Strengths and Limitations

The primary limitation of this study is a nonrepresentative convenience sample (i.e., respondents tended to be highly educated, working full time, living with a partner, and/or without children), which may have limited generalizability to the wider population and to clinical samples. The results relied on self-reported symptoms in the absence of clinical diagnostic information such as duration of symptoms beyond the recall period of 4 weeks. The use of different sexual function measures also meant that the results for men and women cannot be directly compared, making it difficult to determine how much of the gender differences were due to population differences, rather than measurement methods. The sample size for men was small in the context of the complexity of some of the models, which may have generated unstable parameter estimates, so these results require replication in other samples. While the groups who had not engaged in intercourse in the past 4 weeks were also small, most parameters were fixed in these analyses, so the sample size is less of a concern.
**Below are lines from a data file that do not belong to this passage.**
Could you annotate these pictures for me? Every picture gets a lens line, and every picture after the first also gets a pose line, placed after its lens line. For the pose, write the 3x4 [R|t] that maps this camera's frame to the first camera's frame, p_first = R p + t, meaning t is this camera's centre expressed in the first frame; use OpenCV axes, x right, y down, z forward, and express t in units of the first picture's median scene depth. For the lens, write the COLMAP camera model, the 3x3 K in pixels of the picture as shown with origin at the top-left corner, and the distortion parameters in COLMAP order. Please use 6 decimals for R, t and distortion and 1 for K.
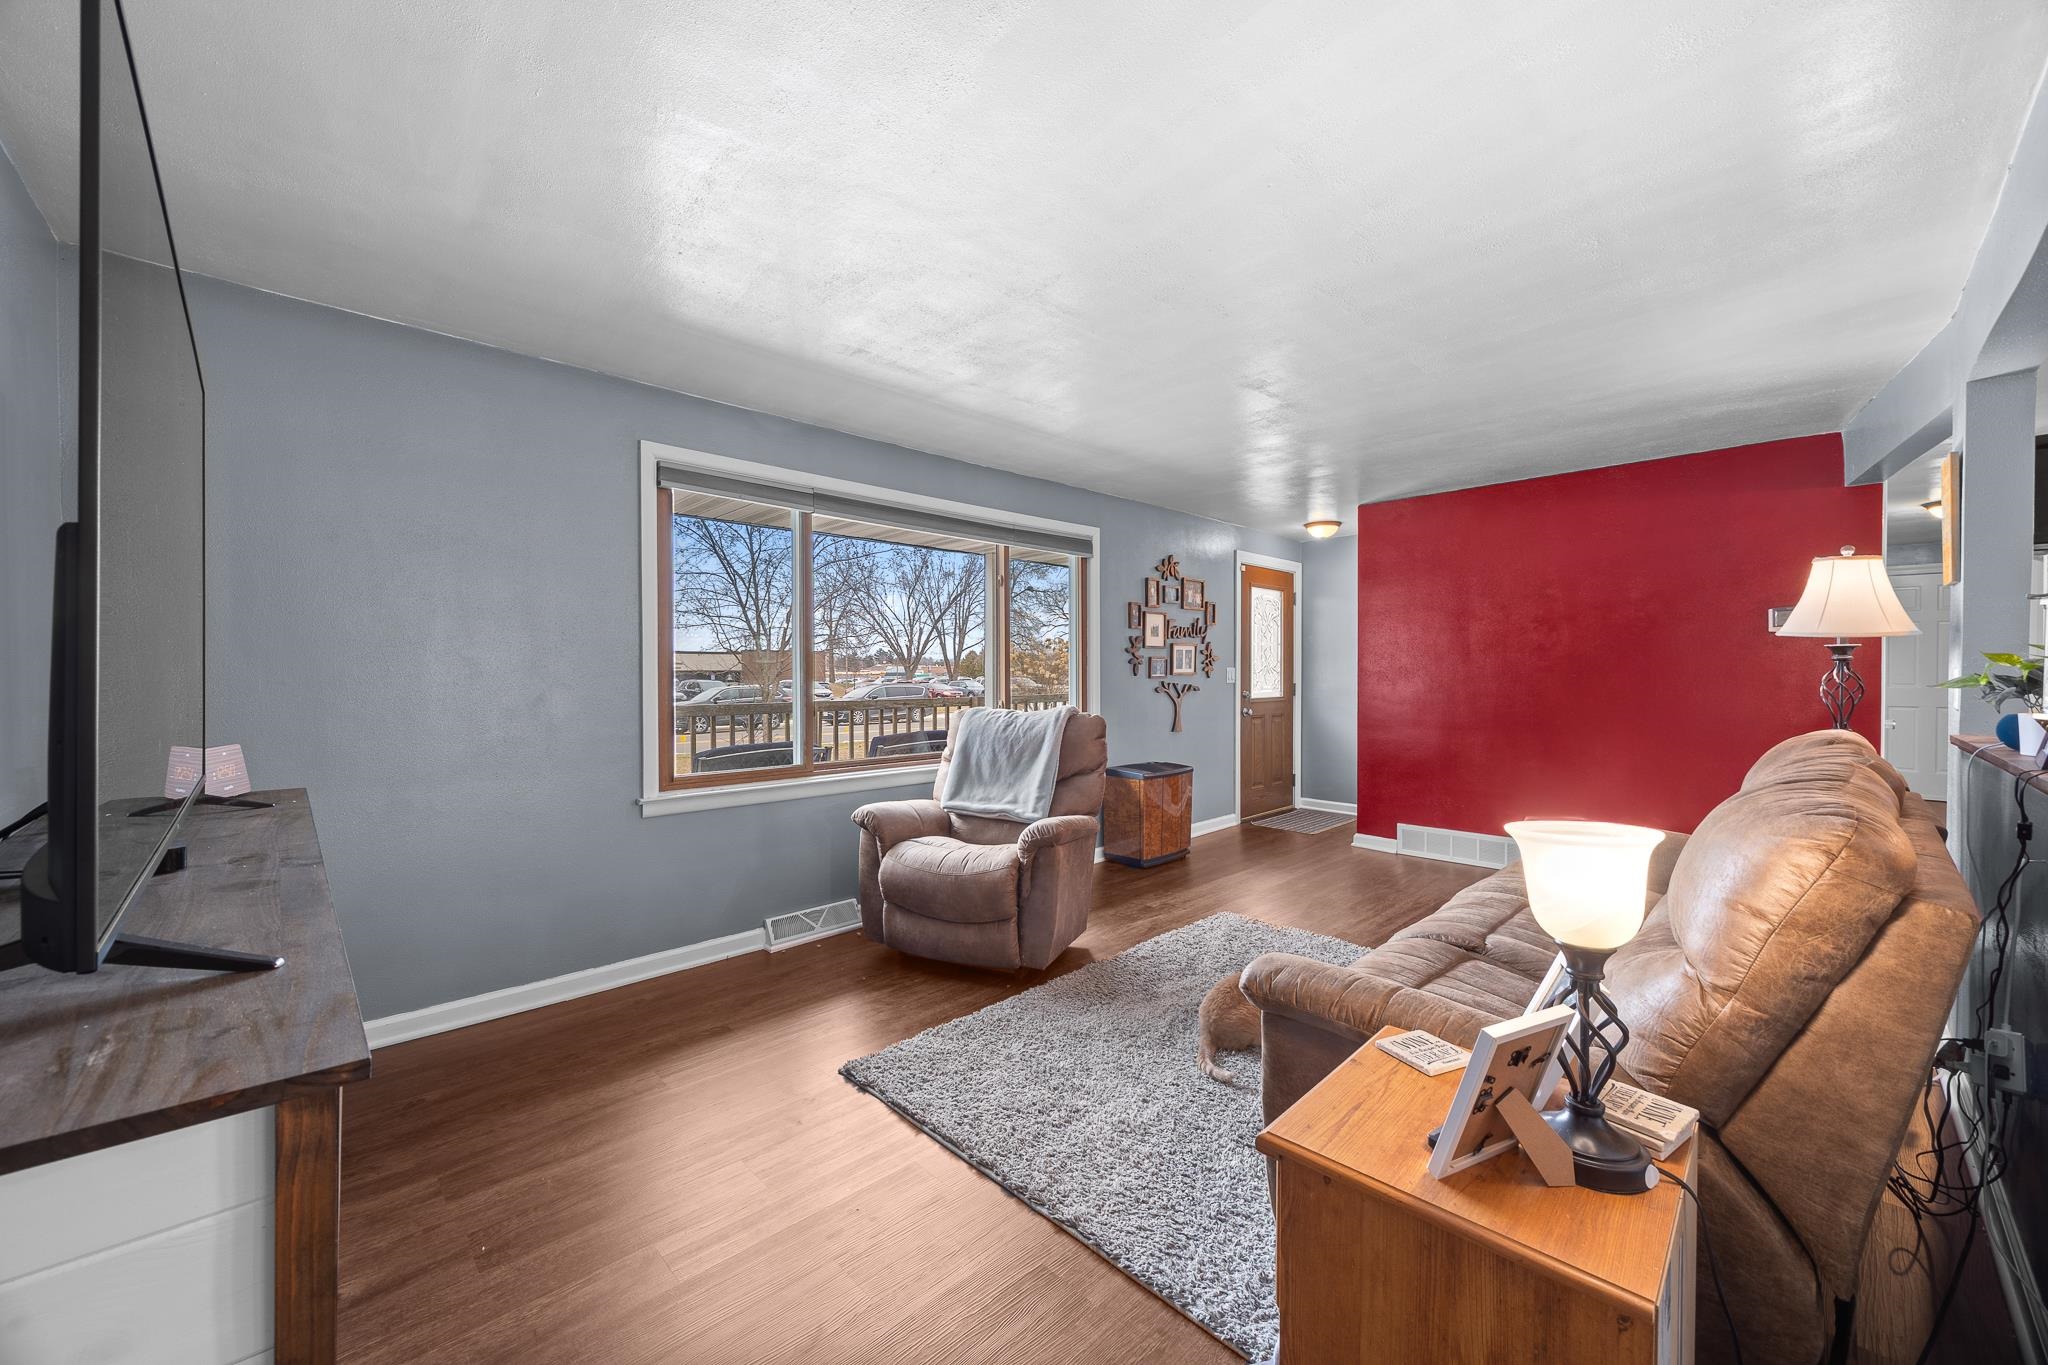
lens RADIAL K [[783.8, 0, 1014.1], [0, 783.8, 683.2], [0, 0, 1]] dist [-0.003053, -0.000025]
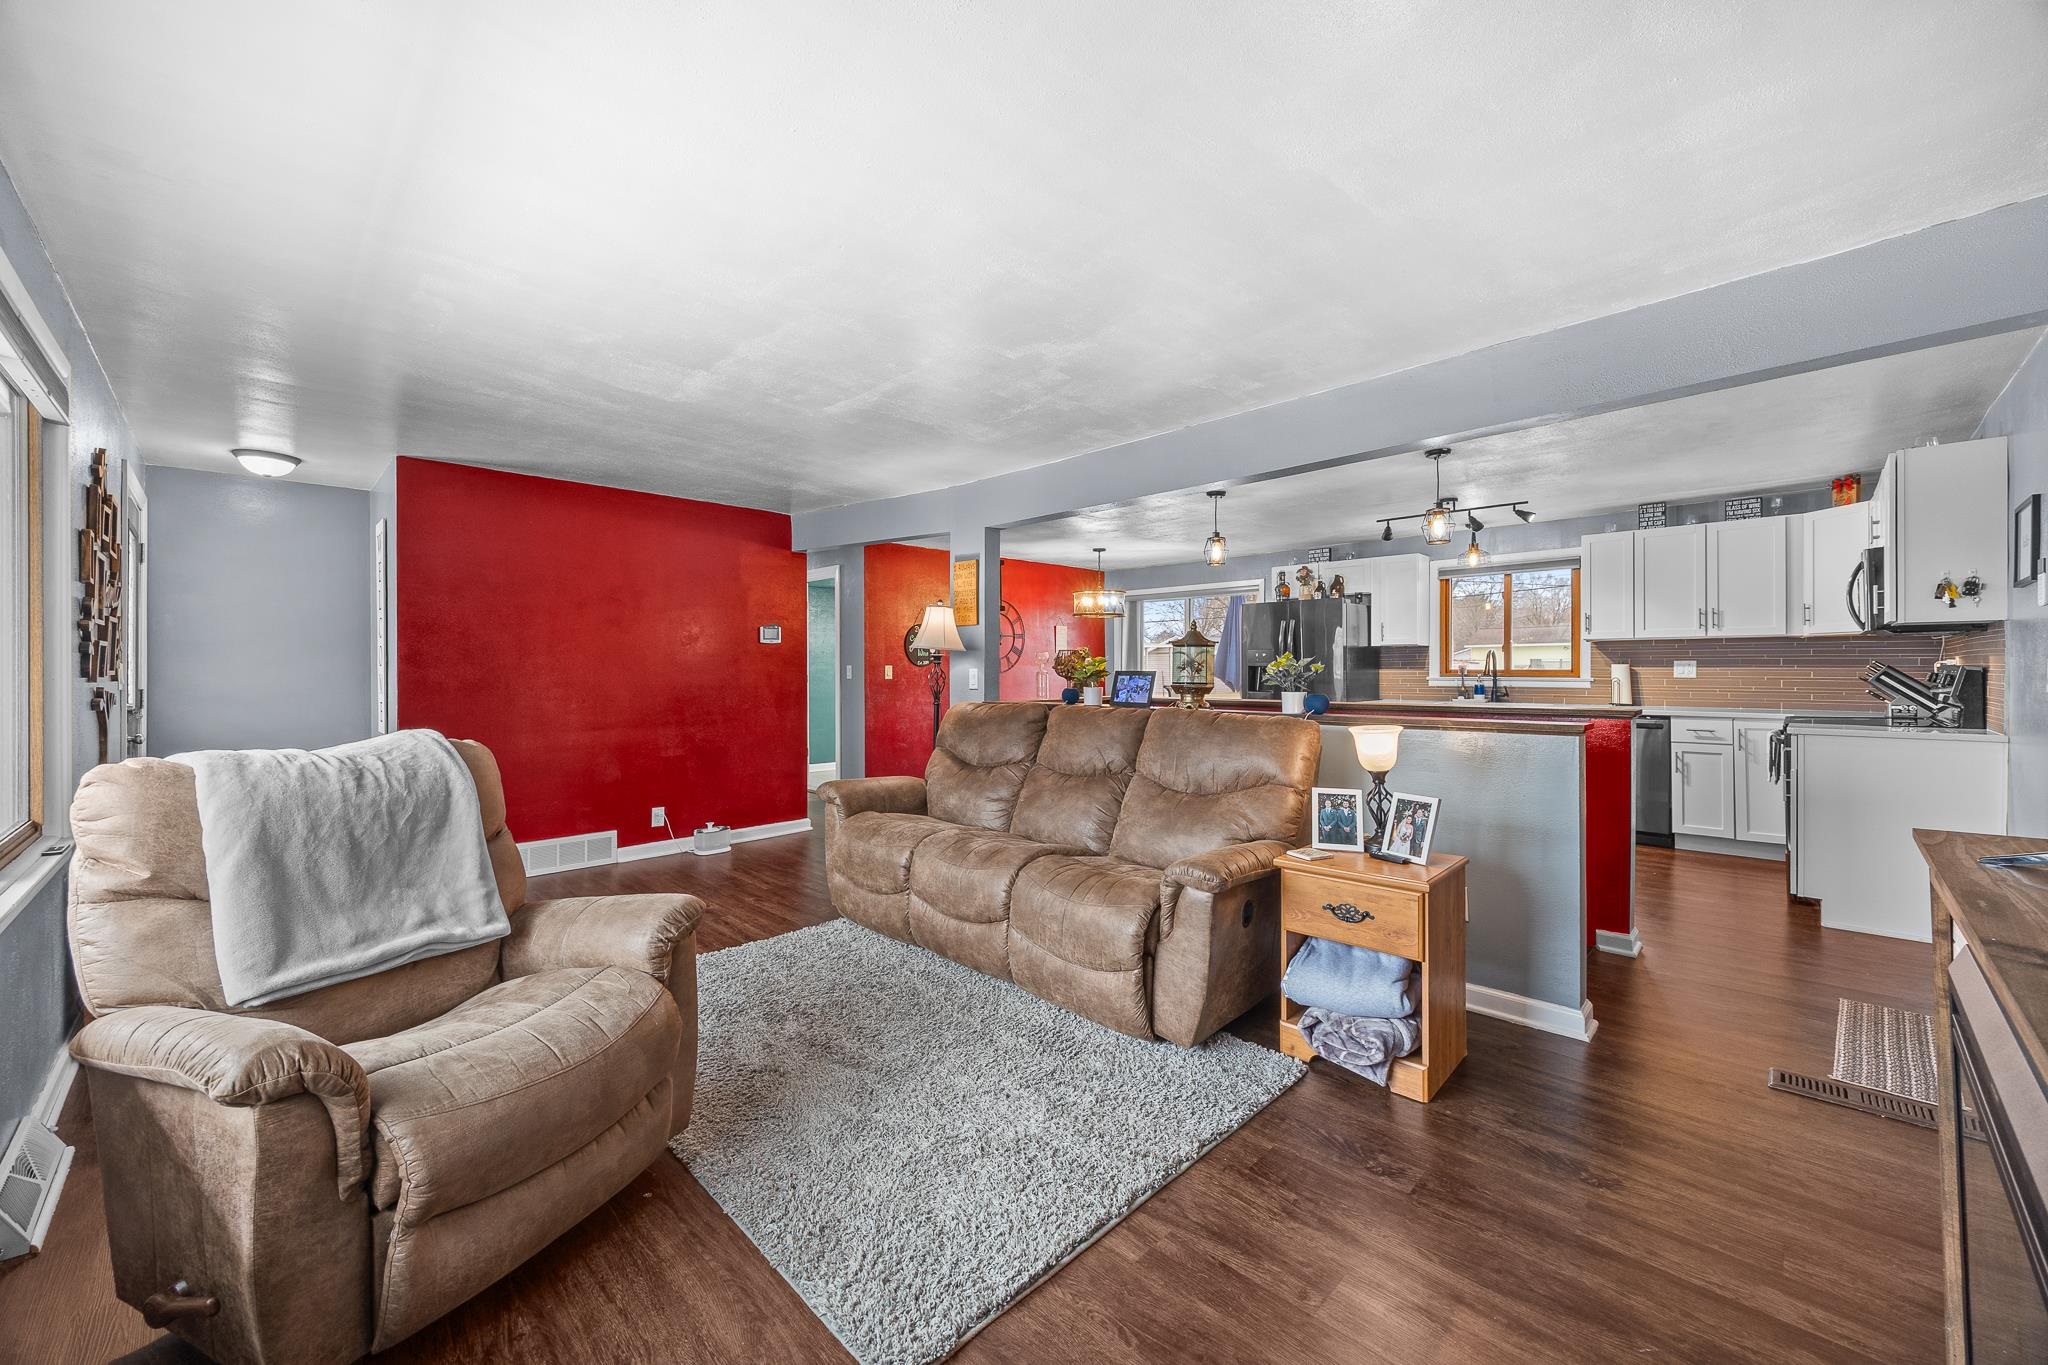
lens RADIAL K [[783.8, 0, 1020.8], [0, 783.8, 670.4], [0, 0, 1]] dist [-0.003053, -0.000025]
pose [[-0.020922, 0.004365, 0.999772, -0.338027], [0.016013, 0.999864, -0.004030, -0.002481], [-0.999653, 0.015925, -0.020989, 0.402795]]
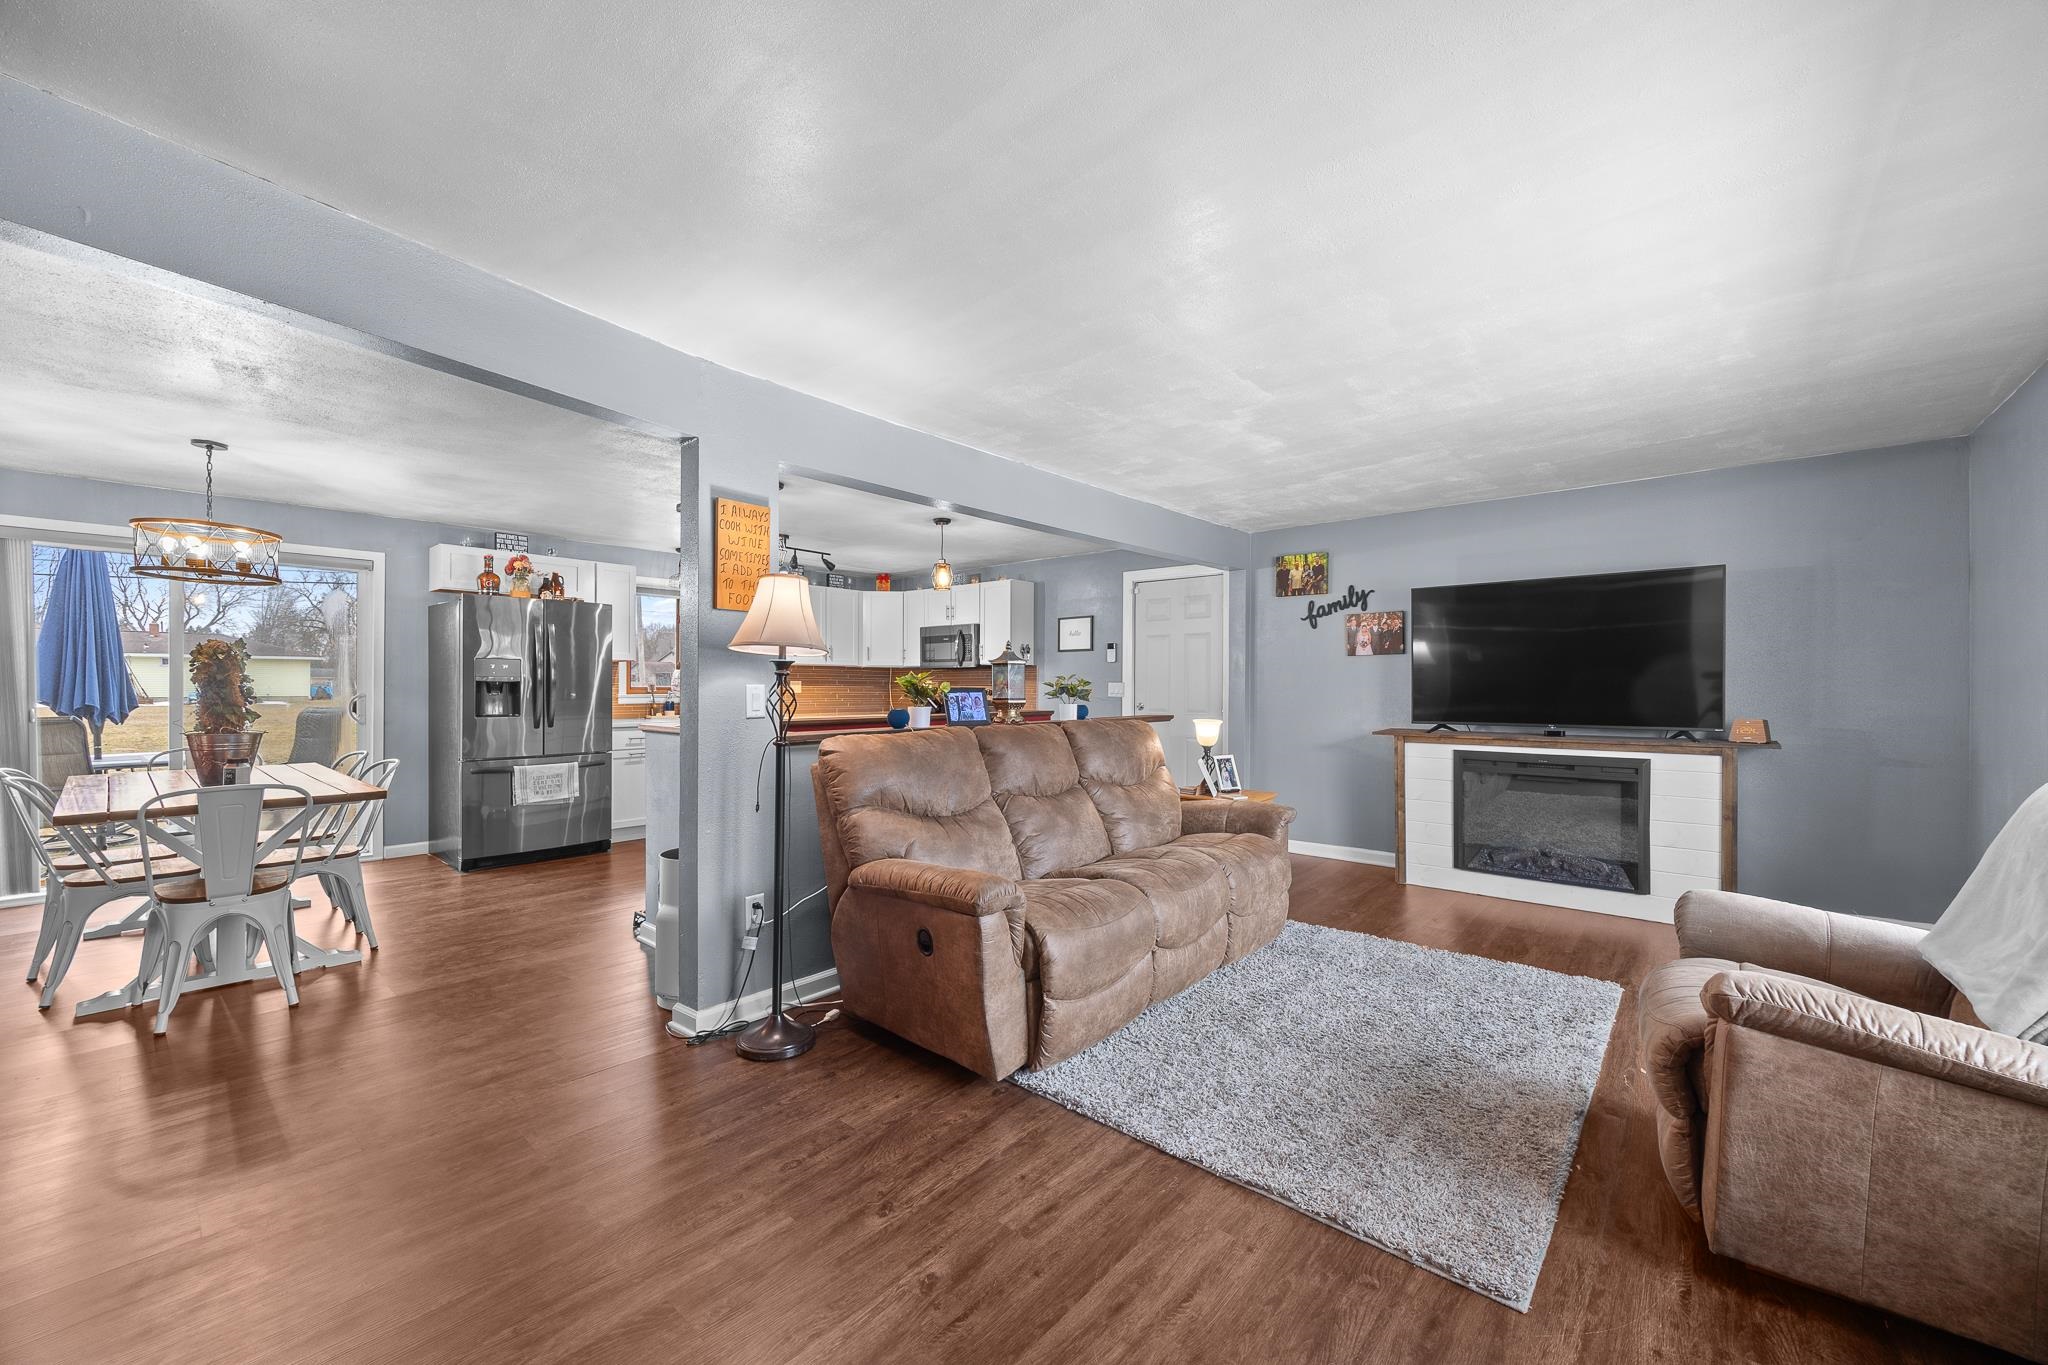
lens RADIAL K [[783.8, 0, 1008.0], [0, 783.8, 697.6], [0, 0, 1]] dist [-0.003053, -0.000025]
pose [[-0.996908, 0.005378, -0.078390, 0.395782], [0.003138, 0.999584, 0.028672, -0.014578], [0.078511, 0.028337, -0.996510, 0.971803]]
It is also important to note that the decision to rely on a 4-week recall period generated a measurement artifact of “no-intercourse” groups of participants who had not engaged in sexual intercourse during that time. Longer or shorter recall periods should be included in future research. Despite these limitations, this study has strengths in its sophisticated statistical analyses, broad symptom-level sample, and through the inclusion of participants who had not engaged in intercourse and/or were sexually inactive in the study period. The results thus extend our understanding of these relationships to populations that might not include penetrative intercourse in their repertoire of sexual behavior (e.g., people who are HIV positive, lesbian, elderly, or who simply do not include penetrative sex as part of their sexual activity).

Conclusion

In short, this study strengthens our understanding of the relationships between depression, anxiety, and sexual problems, and suggests that an empirically driven nosology should explicitly recognize the relationships between them. Such a move would facilitate research across these diagnostic chapters, which would work toward improving our understanding of their etiology, risk factors, course, and treatment response. Low recognition rates of sexual problems in primary care could be improved if the relationships between these disorders were highlighted in our nosology, and a raised awareness of these relationships would increase the likelihood of treating the disorders together, which could subsequently improve patients’ outcomes. Future research should seek to replicate these results in diverse samples, and examine longitudinal hybrid models of these relationships.